====== Records shown

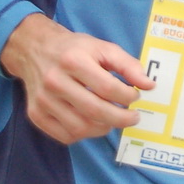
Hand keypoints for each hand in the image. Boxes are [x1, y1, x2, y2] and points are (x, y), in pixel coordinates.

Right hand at [0, 13, 154, 144]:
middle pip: (94, 111)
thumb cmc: (74, 49)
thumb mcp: (102, 47)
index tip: (136, 97)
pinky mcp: (36, 115)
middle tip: (133, 117)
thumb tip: (149, 85)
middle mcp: (55, 81)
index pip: (107, 88)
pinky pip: (65, 136)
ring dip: (103, 128)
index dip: (127, 96)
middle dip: (121, 119)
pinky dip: (84, 134)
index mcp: (73, 60)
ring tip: (113, 119)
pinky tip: (93, 123)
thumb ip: (127, 64)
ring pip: (80, 128)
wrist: (34, 50)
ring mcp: (43, 101)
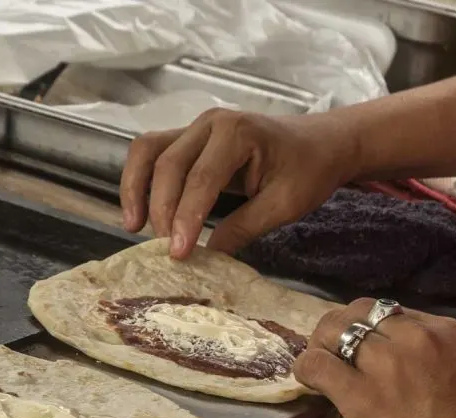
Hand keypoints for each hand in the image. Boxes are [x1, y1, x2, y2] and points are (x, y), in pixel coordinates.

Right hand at [119, 108, 360, 258]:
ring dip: (135, 189)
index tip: (178, 253)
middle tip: (164, 250)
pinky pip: (152, 153)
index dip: (186, 218)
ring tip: (134, 226)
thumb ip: (243, 228)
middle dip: (162, 210)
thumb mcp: (284, 205)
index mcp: (238, 132)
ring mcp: (196, 127)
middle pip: (168, 164)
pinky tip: (138, 211)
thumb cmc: (309, 170)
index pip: (201, 178)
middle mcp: (210, 123)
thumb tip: (206, 256)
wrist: (321, 143)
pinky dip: (139, 180)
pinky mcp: (188, 138)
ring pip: (148, 151)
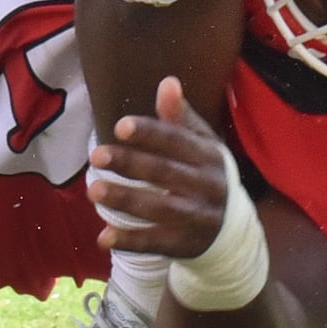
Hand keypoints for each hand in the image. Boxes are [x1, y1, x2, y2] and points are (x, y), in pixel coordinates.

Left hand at [85, 78, 237, 260]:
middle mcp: (206, 186)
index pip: (177, 142)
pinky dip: (130, 241)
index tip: (120, 126)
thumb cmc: (206, 175)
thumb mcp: (202, 144)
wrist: (232, 230)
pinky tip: (103, 237)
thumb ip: (181, 117)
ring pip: (159, 209)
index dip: (150, 133)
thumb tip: (168, 82)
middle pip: (165, 173)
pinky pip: (156, 243)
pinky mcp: (184, 245)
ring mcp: (197, 218)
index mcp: (209, 156)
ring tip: (93, 190)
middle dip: (130, 163)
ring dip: (125, 199)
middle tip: (96, 155)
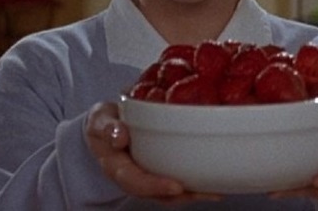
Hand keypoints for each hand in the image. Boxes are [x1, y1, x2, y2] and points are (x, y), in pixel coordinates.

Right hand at [84, 102, 221, 204]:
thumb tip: (120, 136)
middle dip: (182, 195)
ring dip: (192, 195)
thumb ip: (108, 128)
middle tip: (206, 192)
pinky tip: (213, 183)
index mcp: (116, 167)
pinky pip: (174, 186)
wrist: (103, 129)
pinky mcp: (156, 174)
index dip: (155, 186)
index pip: (134, 181)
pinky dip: (193, 186)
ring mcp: (145, 178)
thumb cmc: (104, 123)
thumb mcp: (100, 120)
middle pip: (156, 194)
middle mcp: (132, 178)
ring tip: (216, 191)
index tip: (176, 186)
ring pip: (168, 195)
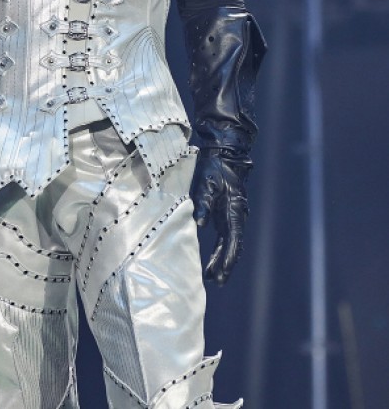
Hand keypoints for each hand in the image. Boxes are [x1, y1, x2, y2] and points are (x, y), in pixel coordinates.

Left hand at [191, 148, 251, 285]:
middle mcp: (237, 216)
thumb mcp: (206, 182)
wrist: (225, 154)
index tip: (220, 275)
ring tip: (212, 277)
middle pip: (233, 246)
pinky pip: (226, 236)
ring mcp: (233, 216)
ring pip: (230, 243)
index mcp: (234, 211)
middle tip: (217, 282)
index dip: (226, 259)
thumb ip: (203, 203)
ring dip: (222, 259)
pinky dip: (220, 249)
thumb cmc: (215, 167)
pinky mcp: (227, 213)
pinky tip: (213, 259)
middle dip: (225, 264)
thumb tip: (200, 223)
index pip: (232, 240)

============

• [Task objective]
Your copy should match the material above exactly, minus its pictures.

• [Solved exercise]
Hand keypoints for each hand in the image. Boxes are [x1, y1, x2, y2] and points are (x, y), in pixel coordinates.

Right hand at [0, 13, 154, 144]:
middle pip: (94, 111)
thumb cmc: (74, 49)
thumb mcp: (102, 47)
index tip: (136, 97)
pinky mcp: (36, 115)
middle tip: (133, 117)
thumb tip: (149, 85)
middle mcp: (55, 81)
index pip: (107, 88)
pinky pip: (65, 136)
ring dip: (103, 128)
index dip: (127, 96)
middle dip: (121, 119)
pinky dip: (84, 134)
index mcp: (73, 60)
ring tip: (113, 119)
pinky tip: (93, 123)
thumb ip: (127, 64)
ring pip: (80, 128)
wrist: (34, 50)
ring mcp: (43, 101)
Hand keypoints for each hand in the image. Boxes are [x1, y1, x2, y2] and points are (x, y), in pixel coordinates.

Right hand at [119, 108, 360, 258]:
ring dip: (135, 189)
index tip: (178, 253)
middle tip: (164, 250)
pinky pip: (152, 153)
index dip: (186, 218)
ring tip: (134, 226)
thumb ip: (243, 228)
middle dip: (162, 210)
thumb mcp: (284, 205)
index mcp: (238, 132)
ring mcp: (196, 127)
middle pip: (168, 164)
pinky tip: (138, 211)
thumb cmc: (309, 170)
index pip: (201, 178)
middle mcp: (210, 123)
thumb tip: (206, 256)
wrist: (321, 143)
pinky dip: (139, 180)
pinky mcp: (188, 138)
ring pip: (148, 151)
Hand keypoints for each hand in the image. Boxes are [x1, y1, x2, y2] and points are (x, y), in pixel coordinates.

Left hand at [85, 78, 237, 260]:
middle mcp: (206, 186)
index pip: (177, 142)
pinky dip: (130, 241)
index tip: (120, 126)
thumb cmc: (206, 175)
thumb mcp: (202, 144)
wrist: (232, 230)
pinky tip: (103, 237)
thumb ip: (181, 117)
ring pip: (159, 209)
index dip: (150, 133)
thumb tip: (168, 82)
middle pip: (165, 173)
pinky pip: (156, 243)
pinky mcp: (184, 245)
ring mcp: (197, 218)
index mcp: (209, 156)
ring tip: (93, 190)
middle dip: (130, 163)
ring dip: (125, 199)
middle tip: (96, 155)
Hand keypoints for each hand in the image. Boxes are [x1, y1, x2, y2] and points are (x, y), in pixel coordinates.

Right hand at [84, 102, 221, 204]:
thumb tip: (120, 136)
middle dip: (182, 195)
ring dip: (192, 195)
thumb ip: (108, 128)
middle tip: (206, 192)
pinky tip: (213, 183)
index mcp: (116, 167)
pinky pip: (174, 186)
wrist: (103, 129)
pinky mcp: (156, 174)
index dip: (155, 186)
index pip: (134, 181)
pinky dip: (193, 186)
ring mcp: (145, 178)
thumb cmc: (104, 123)
thumb mcp: (100, 120)
middle pip: (156, 194)
middle mcp: (132, 178)
ring tip: (216, 191)
index tip: (176, 186)
ring pip: (168, 195)
Hand keypoints for each hand in the image. Boxes are [x1, y1, x2, y2] and points are (x, y), in pixel coordinates.

Left hand at [191, 148, 251, 285]:
middle mcp: (237, 216)
thumb mcp: (206, 182)
wrist: (225, 154)
index tip: (220, 275)
ring tip: (212, 277)
middle pip: (233, 246)
pinky pip: (226, 236)
ring mcp: (233, 216)
ring pip: (230, 243)
index mcp: (234, 211)
middle tip: (217, 282)
index dip: (226, 259)
thumb ip: (203, 203)
ring dip: (222, 259)
pinky dip: (220, 249)
thumb cmc: (215, 167)
pinky mcp: (227, 213)
pinky tip: (213, 259)
middle dip: (225, 264)
thumb tip: (200, 223)
index pip: (232, 240)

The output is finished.